Quiquampoix, détaché à temps plein par l’armée, préfère tirer, encore, et encore. Quatre heures par jour, cinq jours sur sept. Puis la préparation physique l’après-midi. Des sorties de 80 bornes à vélo, par exemple, quand le temps le permet. A Rio, le staff avait constaté qu’il partait trop doucement et consumait de l’énergie superflue pour rentrer en finale. « La condition physique, je considère que c’est important. Je suis persuadé que ça m’aide à mieux gérer les déplacements, mieux encaisser la fatigue. Par exemple le gainage va venir te stabiliser et te faire moins bouger ».

Chaque gain possible est traqué, partout. A la demande la Fédé de tir, l’ANS libère un budget de 150.000 euros pour acheter le même modèle de cibles qu’à Tokyo. La nouvelle agence qui chapeaute les sportifs d’élite offre aussi une préparation mentale sur mesure avec le programme ORfèvre, qui bénéficie aussi à Clément Bessaguet. L’émergence du tireur montpelliérain, qui a échoué à une place de la finale, a aussi contribué à tirer Jean Quiquampoix vers le haut.

Les deux hommes se tirent la bourre presque tous les jours au CTPN d’Allauch. « On fait beaucoup de simulation de finale tous les deux », souffle Bessaguet, déçu par son résultat mais « super fier de Jean ». « Il est très fort en finale. D’ailleurs, il égale le record olympique (34/40), ce qui est un bon score aux Jeux, mais il en a encore sous le pied ».

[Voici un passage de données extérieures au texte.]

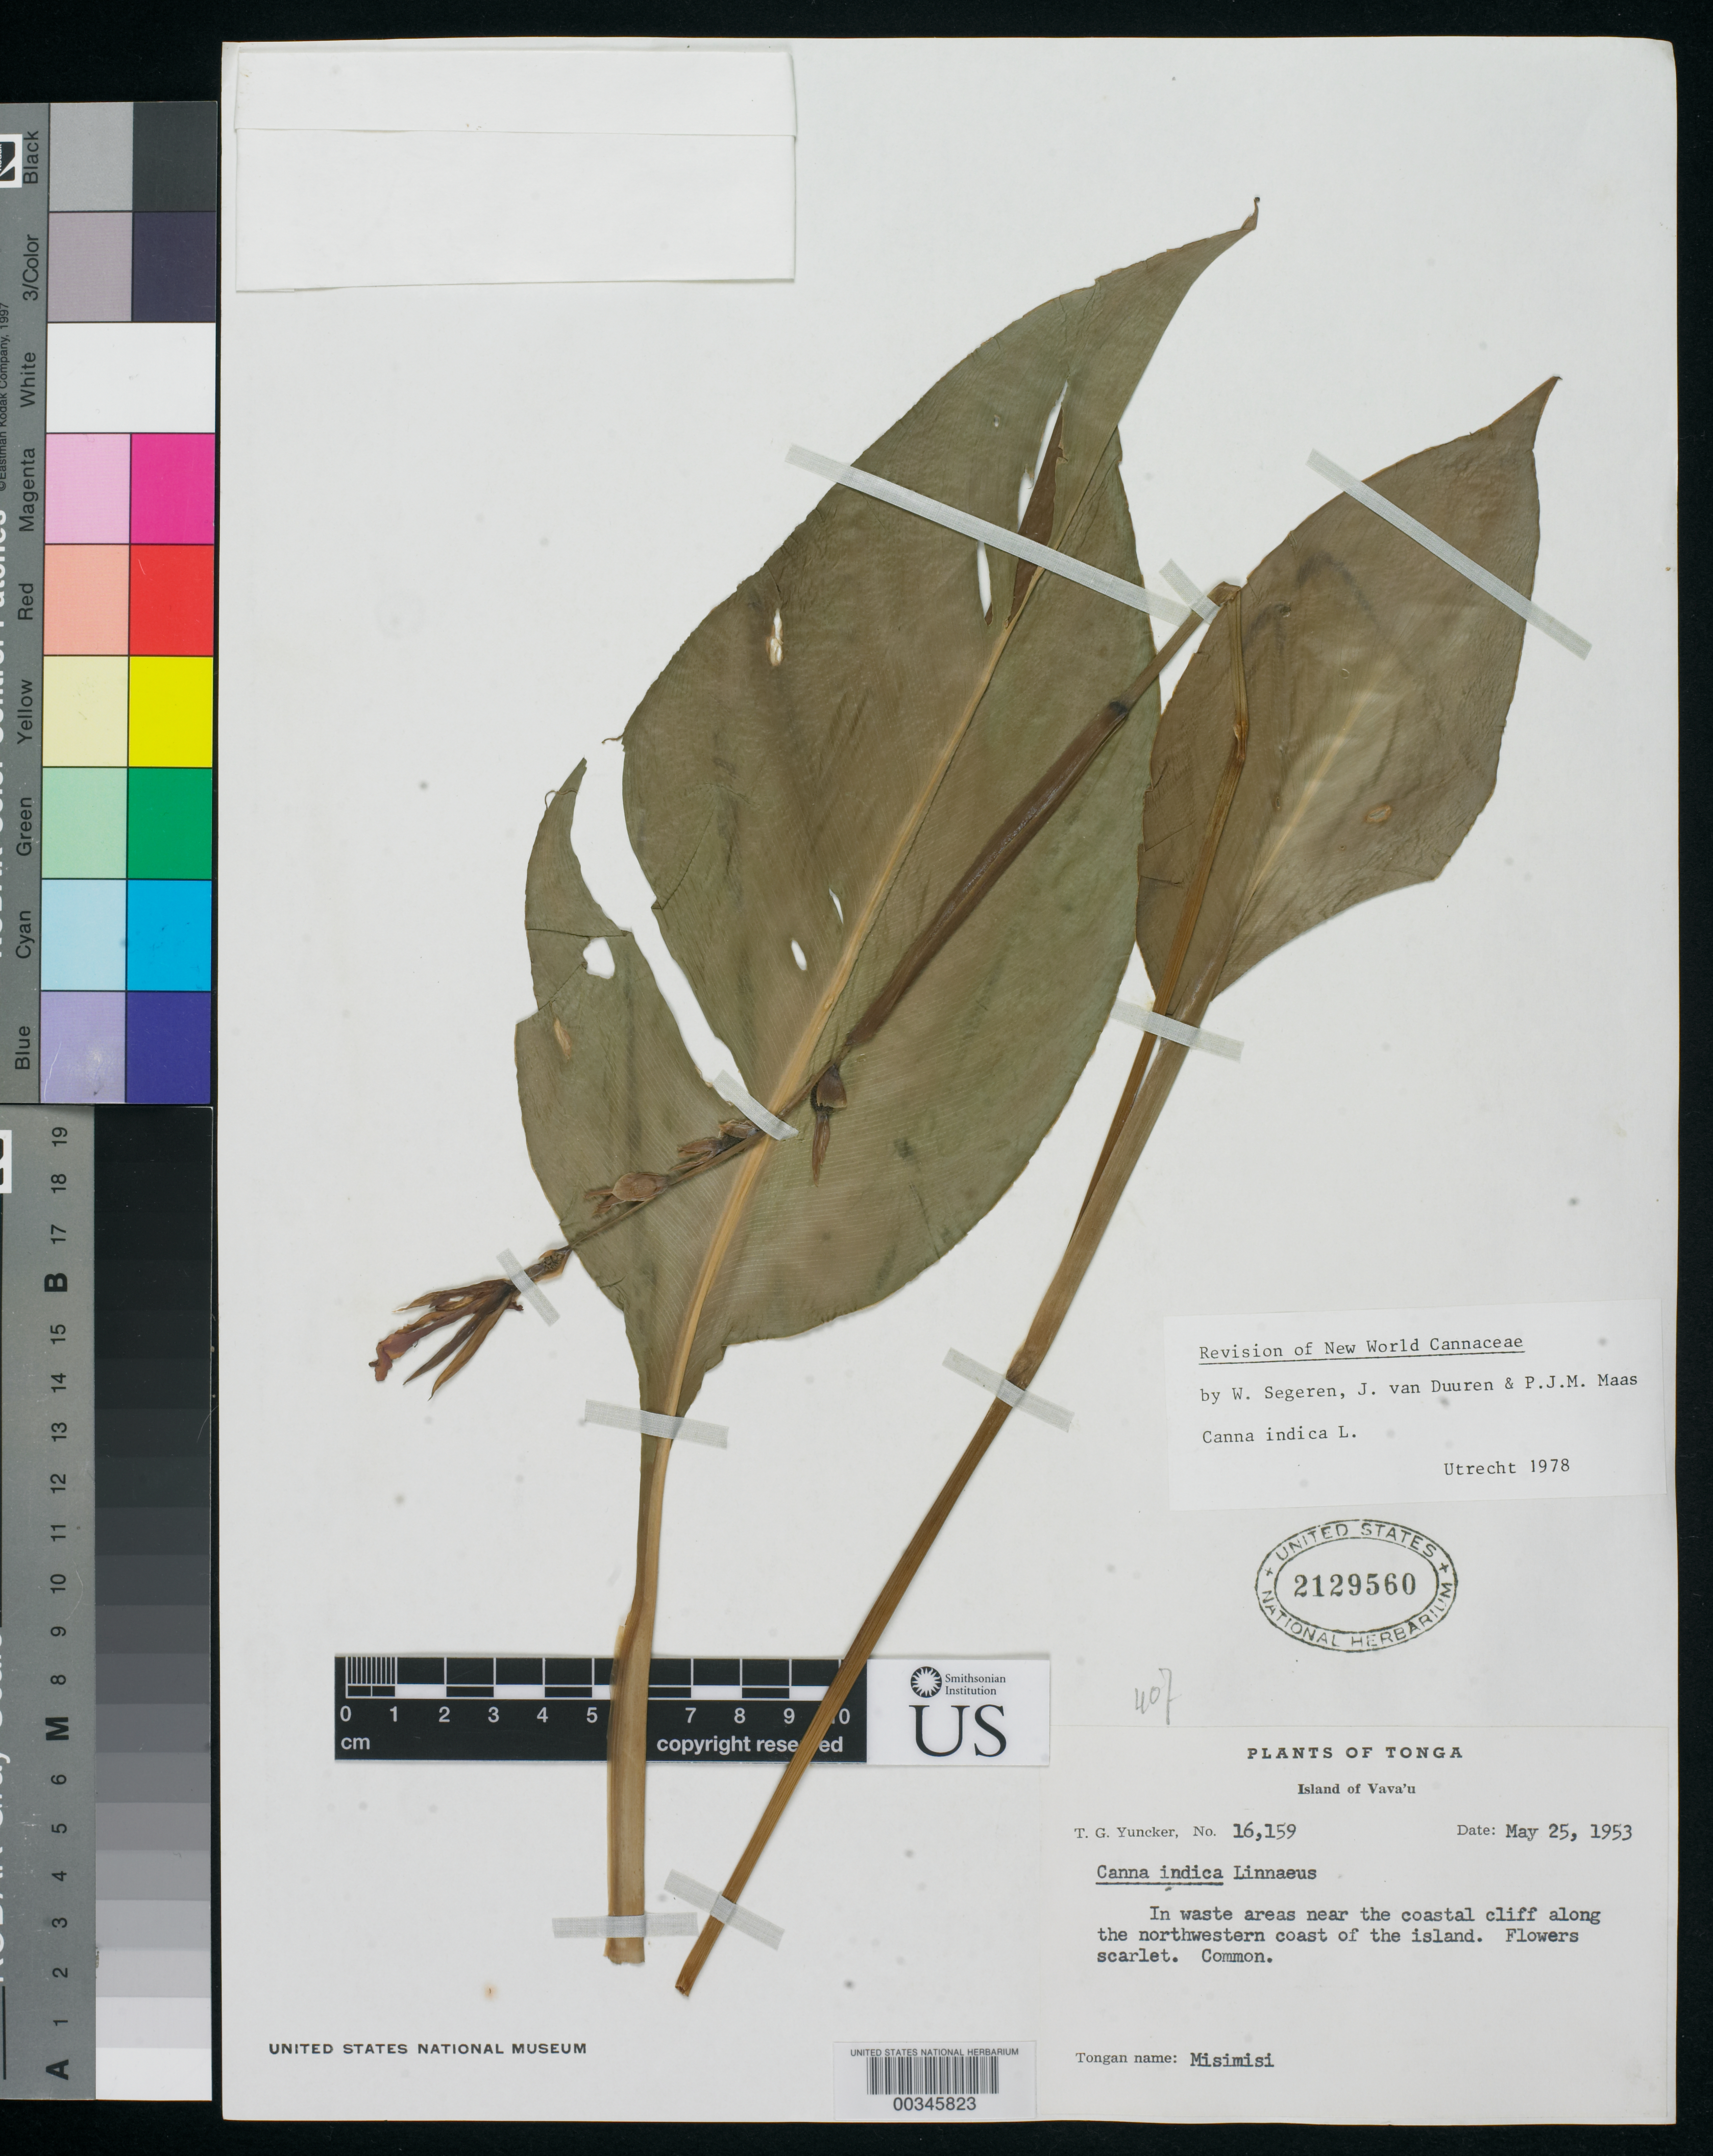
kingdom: Plantae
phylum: Tracheophyta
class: Liliopsida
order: Zingiberales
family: Cannaceae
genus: Canna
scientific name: Canna indica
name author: L.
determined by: Segeren, W.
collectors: T. G. Yuncker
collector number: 16159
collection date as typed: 25 May 1953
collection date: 1953-05-25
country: Tonga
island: Vava'u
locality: Island of Vava'u, along northwestern coast of island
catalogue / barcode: US 2129560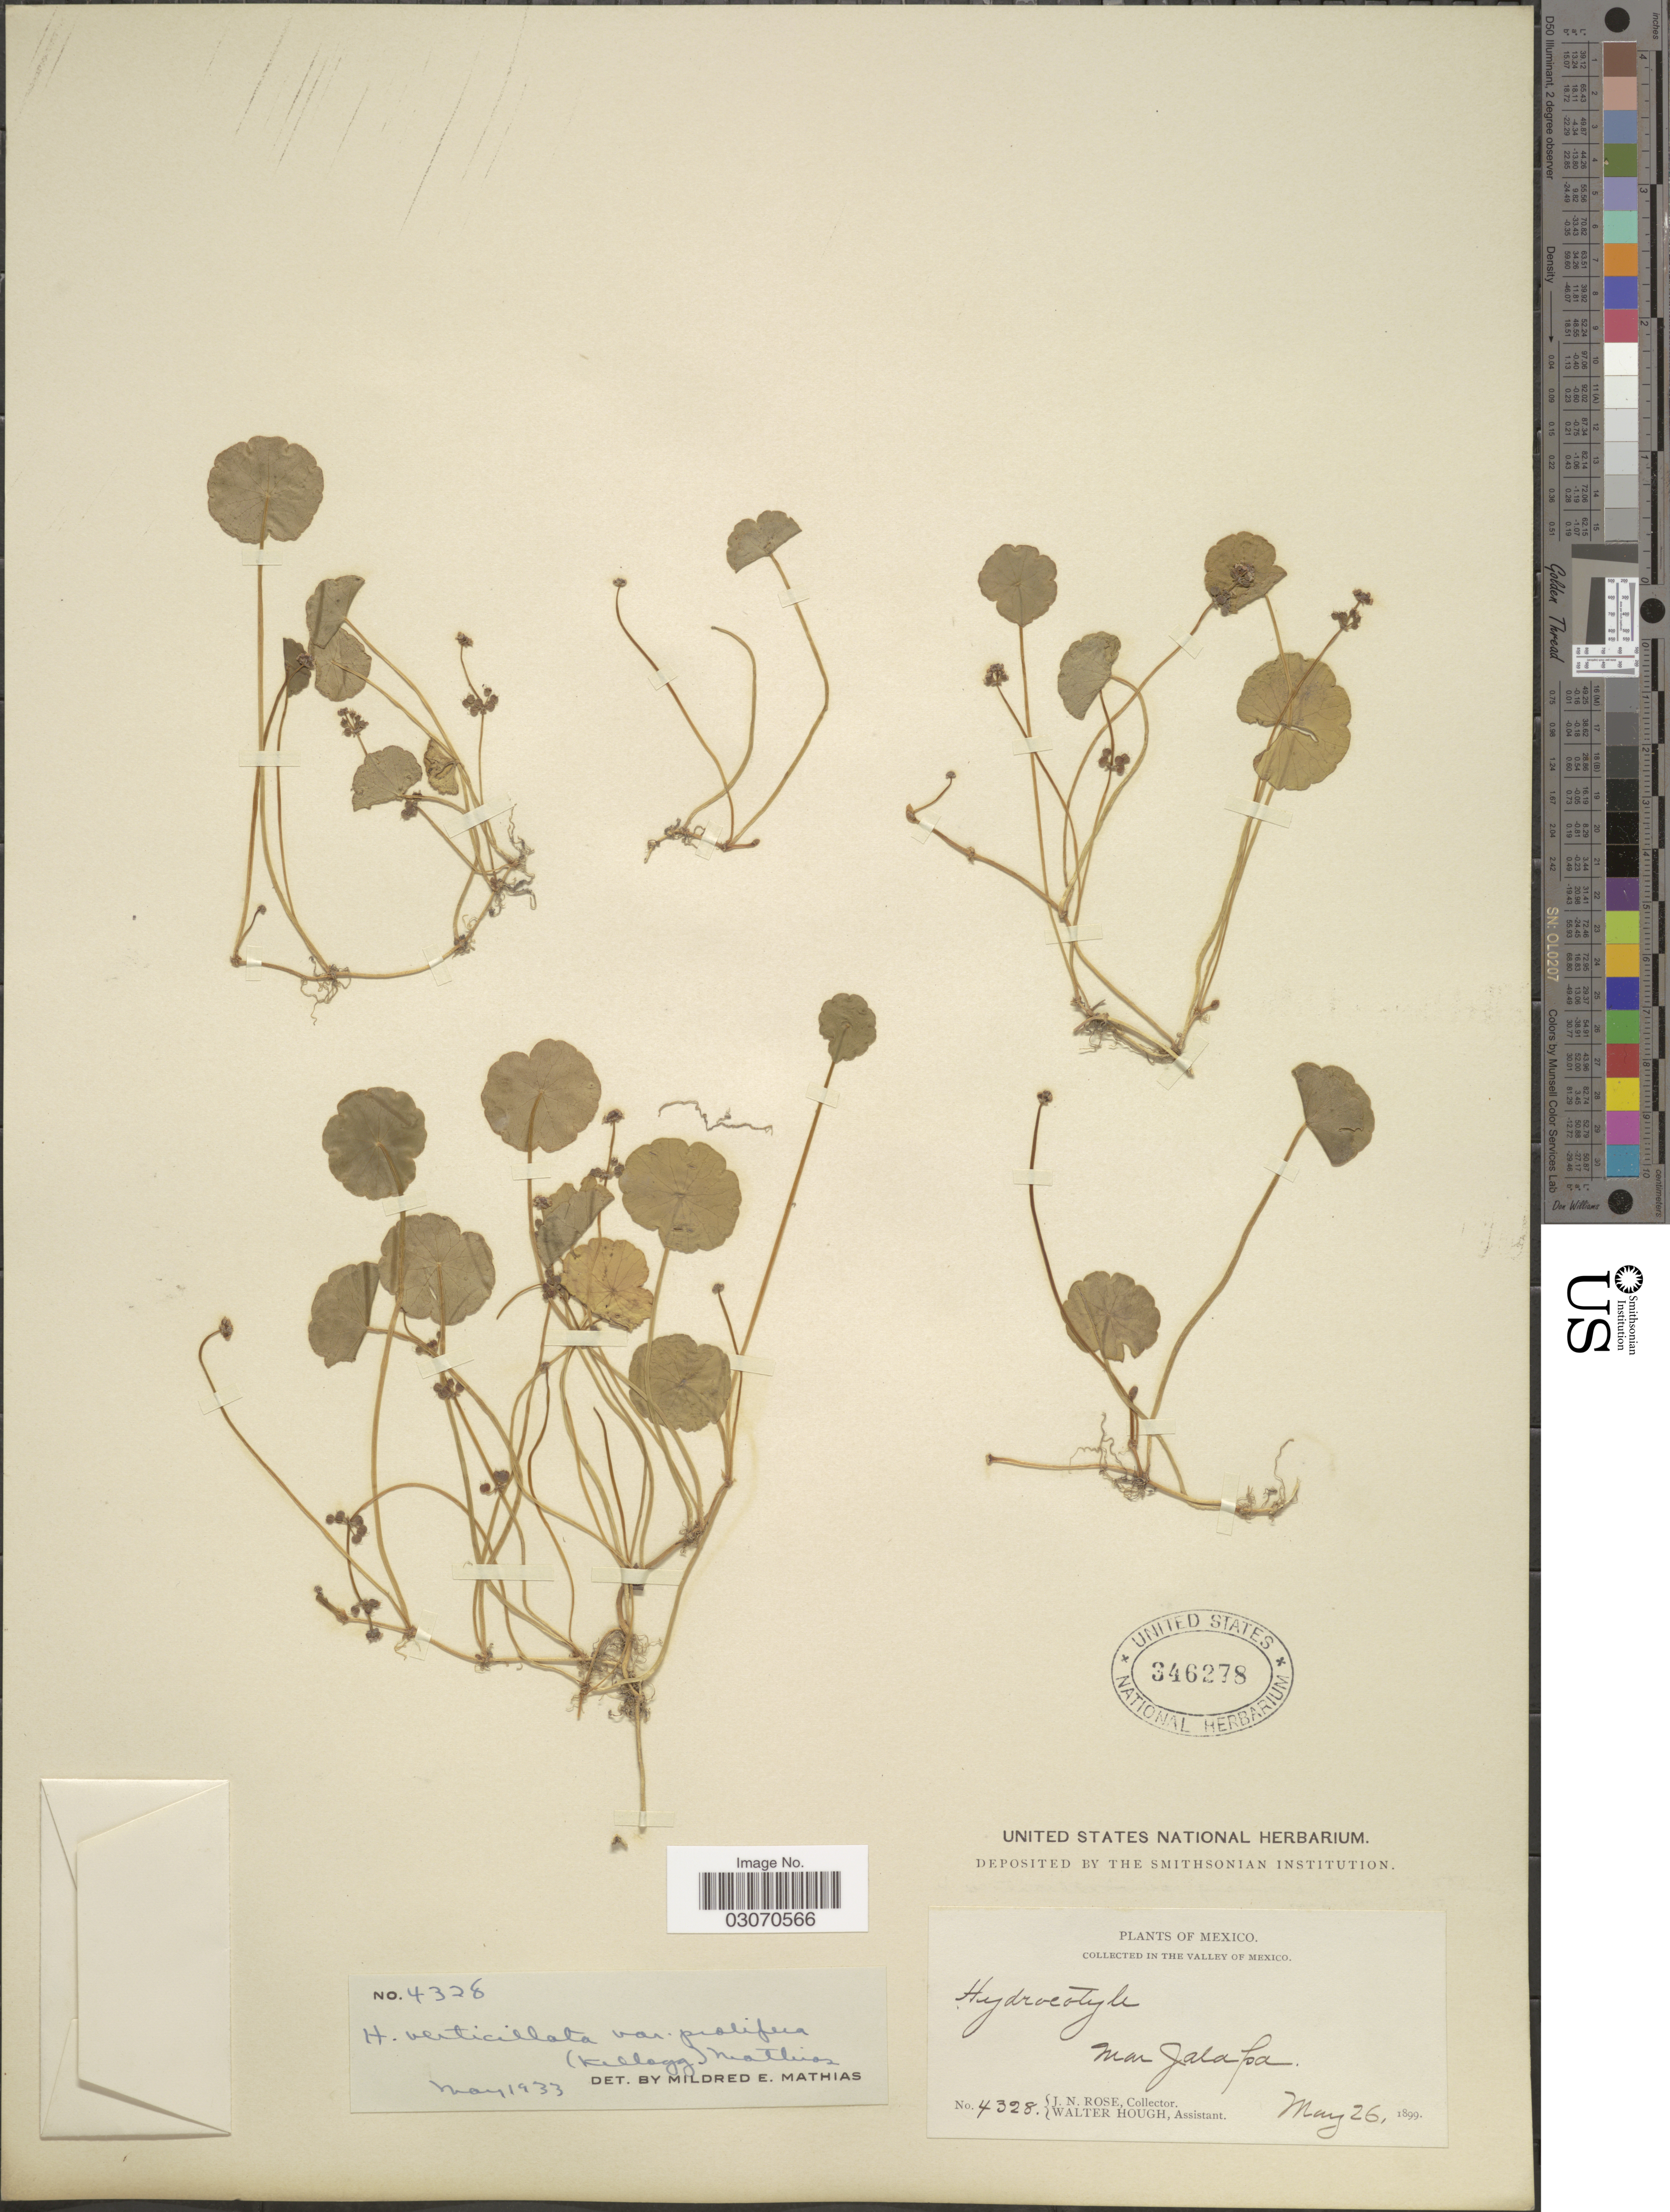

Lorsque les deux potes tirent à l’entraînement, et parfois même en visio avec l’équipe allemande cette année grâce à l’achat de caméras spécifiques, il n’est pas rare que Quiquampois fasse mieux, malgré les « pièges » disséminés par Carratu, qui n’hésite pas à souffler fort dans sa corne de brume pour perturber son athlète en pleine série de tirs à 25 mètres. « On le met dans une situation d’inconfort sonore et visuel », plaisante le bonhomme. Le pire ? « Jeannot » est imperturbable : « On simule deux finales par semaine, sa moyenne c’est 37, donc 34, c’est pas très bien tiré pour lui. Il a déjà fait plusieurs fois des finales à 39. »

« Si tu fais 40/40, les cent euros sont pour toi »

Un jour, Carratu a même poussé le défi un peu plus loin en mettant un billet de 100 euros sur la table, au sens propre. « Si tu fais 40/40, il est pour toi ». Quiquampoix fait 40, évidemment. « C’est dans l’émotion forte, les situations difficiles qu’il se transcende. Il canalise très bien les émotions ça devient un carburant, une motivation, un booster supplémentaire ».

Le sixième médaillé d’or de la délégation tricolore les canalise tellement bien qu’on le sent capable d’en aligner trois ou quatre à la suite, dans un sport où l’on performe longtemps. Il n’y a qu’à voir la bedaine de son dauphin, le Cubain Pupo, 44 ans au compteur de la Lada. « C’est sûr qu’on dure au pistolet, répond Quiquampoix. Maintenant je peux pas prédire ce qui va passer dans 10 ou 15 ans, chaque objectif en son temps ». Le prochain ? Prendre un gros mois de vacances avant de reprendre un pistolet. « Je ne retourne pas au club avant septembre, j’espère que lui non plus », plaisante Bessaguet. Pas sûr, vu le bougre.